TO-DO ITEM:
Scan the entries below for the word "Бердичівський", then copy each line that holds it.

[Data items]
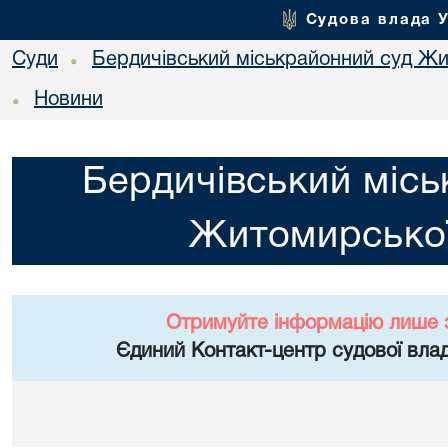
Судова влада 
Суди
Бердичівський міськрайонний суд Жи
•
Новини
•
Бердичівський місь
Житомирської
Отримуйте інформацію лише 
Єдиний Контакт-центр судової влад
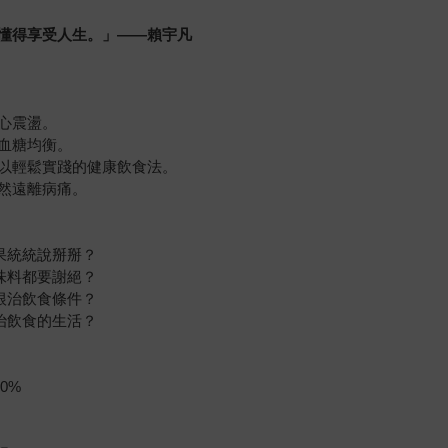
懂得享受人生。」
——
賴宇凡
心震盪。
血糖均衡。
以輕鬆實踐的健康飲食法。
然遠離病痛。
果統統說掰掰？
味料都要謝絕？
根治飲食條件？
治飲食的生活？
0%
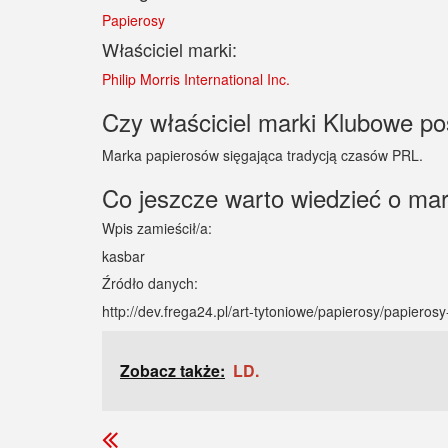
Papierosy
Właściciel marki:
Philip Morris International Inc.
Czy właściciel marki Klubowe pos
Marka papierosów sięgająca tradycją czasów PRL.
Co jeszcze warto wiedzieć o ma
Wpis zamieścił/a:
kasbar
Źródło danych:
http://dev.frega24.pl/art-tytoniowe/papierosy/papiero
Zobacz także:
LD.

PROBLEM SOLUTION:
Бердичівський міськрайонний суд Жи
Бердичівський місь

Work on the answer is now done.